Balloon Tamponade of Gastroesophageal Varices


INDICATIONS
  • Patient with known portal hypertension or prior variceal hemorrhage with substantial ongoing upper GI bleeding despite optimal medical therapy and for whom endoscopy is unavailable
CONTRAINDICATIONS
  • Endoscopy readily available
TECHNIQUE
  • Sedation should be provided during procedure. Head of bed should be elevated to 45 if possible or placed in left lateral decubitus position.
  • Stomach is evacuated with gastric lavage, NGT removed.
  • Currently there are two types of gastroesophageal balloon tamponade (GEBT) tubes available: The three-lumen Sengstaken-Blakemore tube (gastric balloon, esophageal balloon, and gastric aspiration) and the fourlumen Minnesota tube (which adds an esophageal aspiration port).

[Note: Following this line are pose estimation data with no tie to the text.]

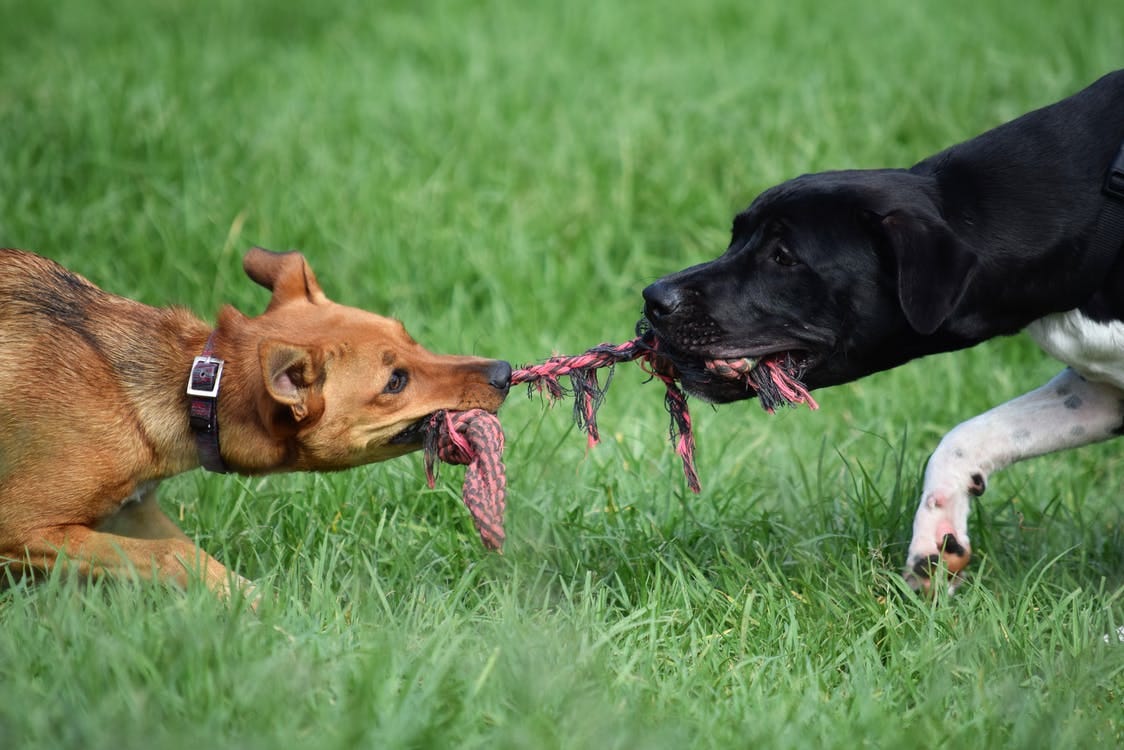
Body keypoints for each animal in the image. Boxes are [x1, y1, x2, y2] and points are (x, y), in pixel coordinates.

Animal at [1, 249, 514, 602]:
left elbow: (173, 546)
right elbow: (174, 554)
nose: (505, 372)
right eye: (395, 381)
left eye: (410, 339)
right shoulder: (22, 527)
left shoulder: (134, 509)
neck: (188, 389)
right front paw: (258, 604)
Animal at [642, 68, 1124, 593]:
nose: (653, 298)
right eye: (736, 237)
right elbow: (965, 437)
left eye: (783, 256)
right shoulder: (1099, 391)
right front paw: (936, 542)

  • All balloons are collapsed and balloon ports clamped. Tube is then passed through mouth/nose into stomach. Suction is applied to gastric and esophageal aspiration lumens and position confirmed by X-ray. Increments of 100 mL of air are introduced through the gastric balloon inflation lumen until the recommended total volume (usually 500 mL) fills the gastric balloon. The intragastric balloon pressure is monitored. If high, balloon is likely in the esophagus and should be deflated and replaced into stomach. Once the gastric balloon is inflated, the tube is pulled back until the resistance of the diaphragm is firmly felt and the proximal end is secured using a traction device.
  • If blood is still detected in the gastric aspiration port (or in the esophageal aspiration port on a four-lumen tube) after lavage, the esophageal balloon should be inflated to the pressure recommended in the accompanying instructions (generally 30 to 45 mm Hg).

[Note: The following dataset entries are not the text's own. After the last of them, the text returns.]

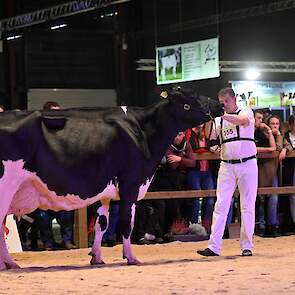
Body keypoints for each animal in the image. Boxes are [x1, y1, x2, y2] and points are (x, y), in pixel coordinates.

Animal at [0, 86, 222, 270]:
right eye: (189, 101)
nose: (218, 105)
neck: (142, 129)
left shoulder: (106, 191)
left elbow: (103, 223)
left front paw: (97, 257)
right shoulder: (130, 183)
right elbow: (126, 223)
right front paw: (131, 257)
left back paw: (9, 263)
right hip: (6, 187)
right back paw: (8, 263)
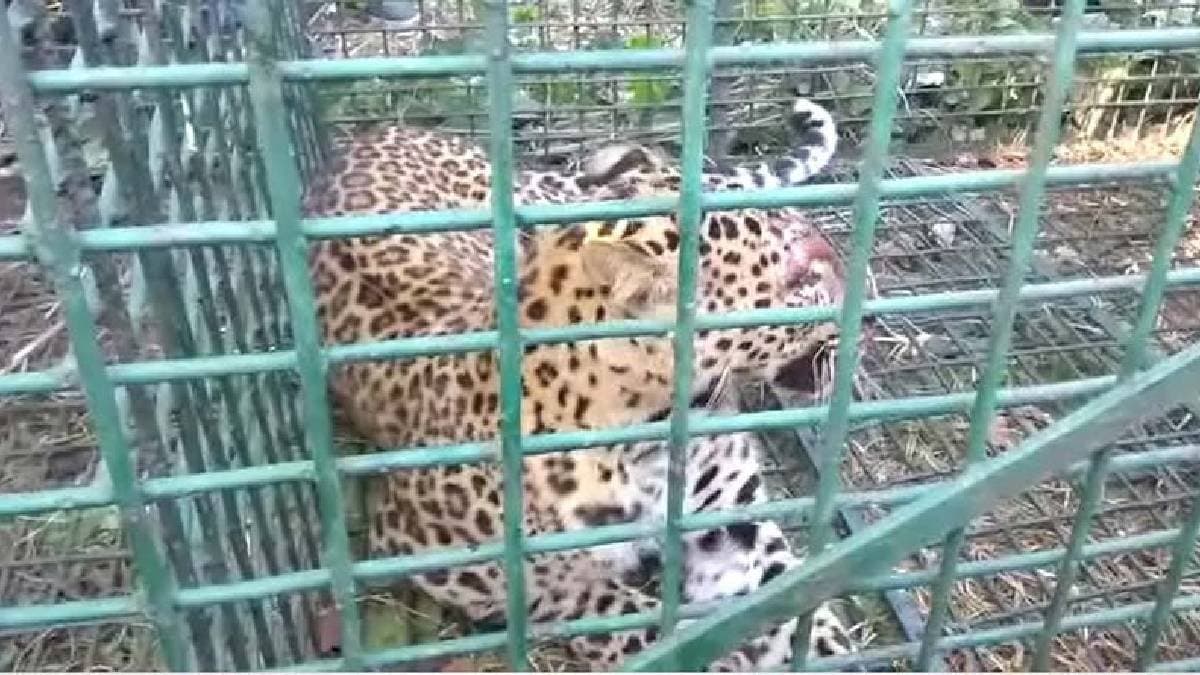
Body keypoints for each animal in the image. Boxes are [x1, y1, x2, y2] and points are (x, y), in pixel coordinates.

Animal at [305, 95, 859, 670]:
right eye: (798, 273)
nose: (853, 283)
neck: (650, 430)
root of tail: (363, 140)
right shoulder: (435, 551)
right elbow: (615, 613)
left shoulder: (732, 528)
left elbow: (804, 604)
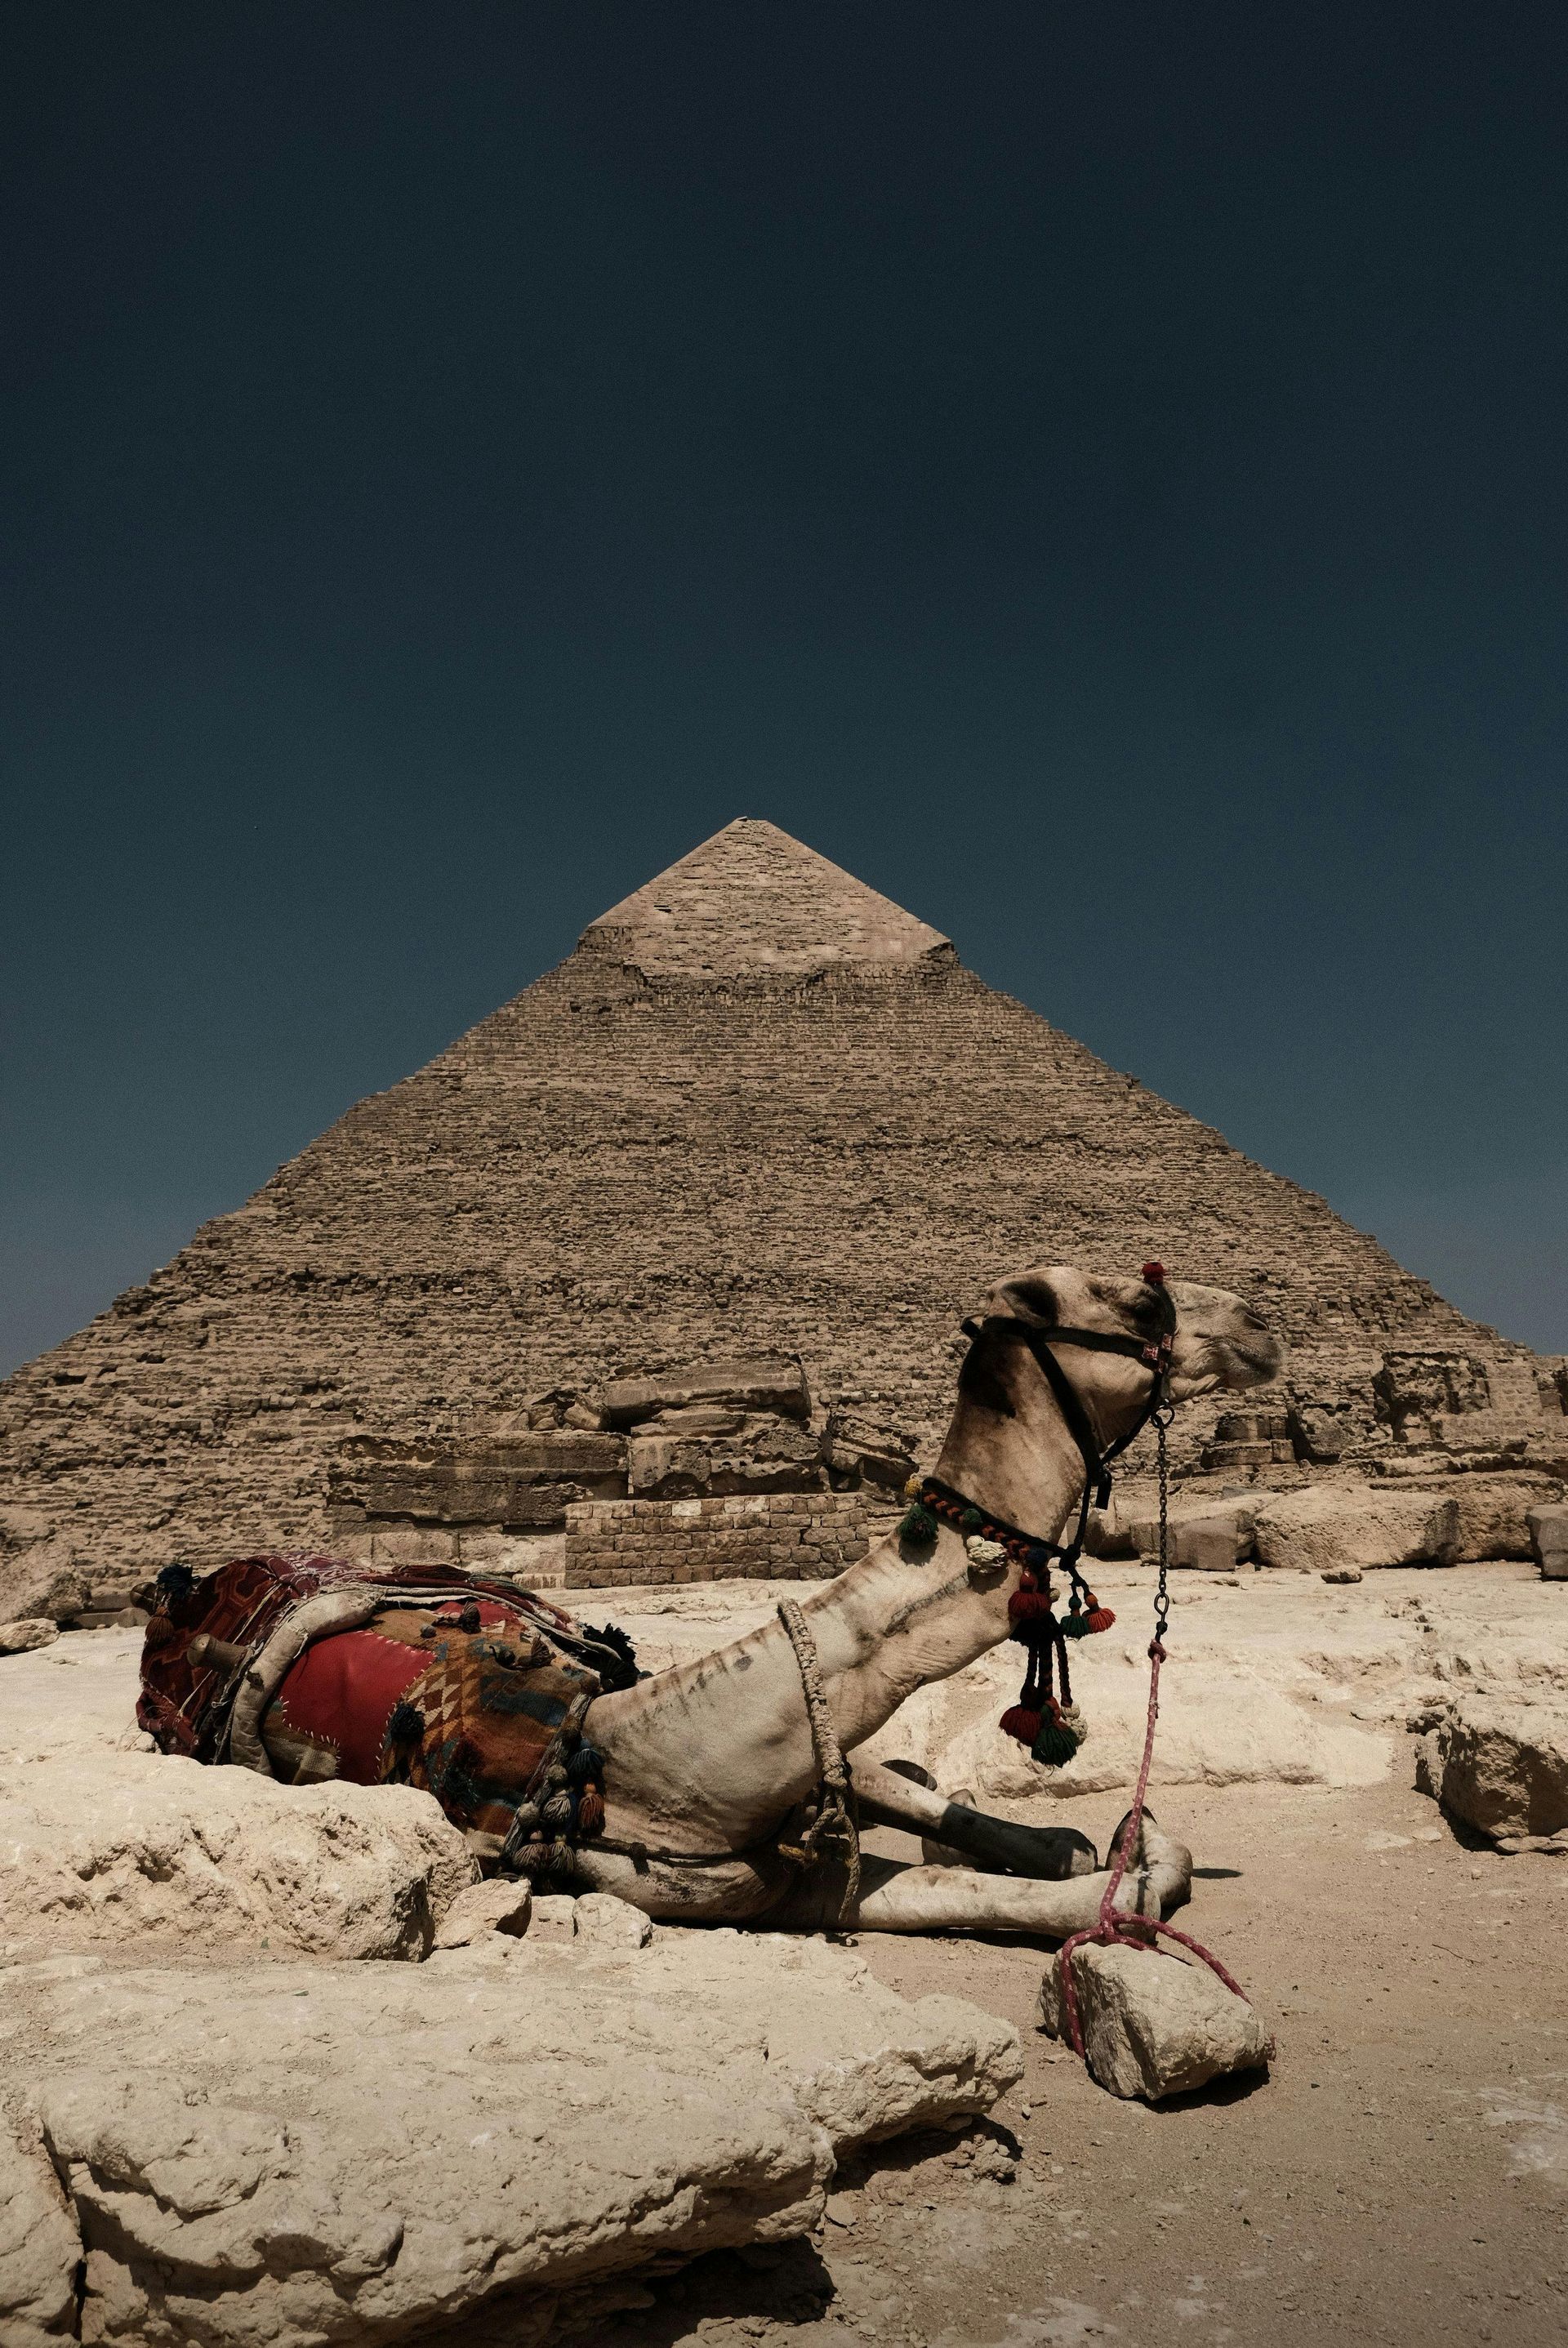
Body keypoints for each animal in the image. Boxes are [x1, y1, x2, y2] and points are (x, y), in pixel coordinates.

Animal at [553, 1263, 1282, 1940]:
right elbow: (1100, 1896)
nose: (1260, 1326)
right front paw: (1131, 1874)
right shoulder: (775, 1889)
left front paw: (1136, 1841)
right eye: (1142, 1303)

  • After bleeding has been controlled by the tamponade, the pressure in the esophageal balloon is generally reduced by 5 mm Hg every 3 hours until an intraesophageal balloon pressure of 25 mm Hg is achieved without ongoing bleeding.
COMPLICATIONS
  •  Ulceration of mucosal surfaces, mucosal ischemia inducing esophageal necrosis, aspiration pneumonia, asphyxiation, duodenal rupture
INTERPRETATION OF RESULTS
  •  Pressure should be maintained at the lowest level that will stop bleeding from each of the aspiration suction ports.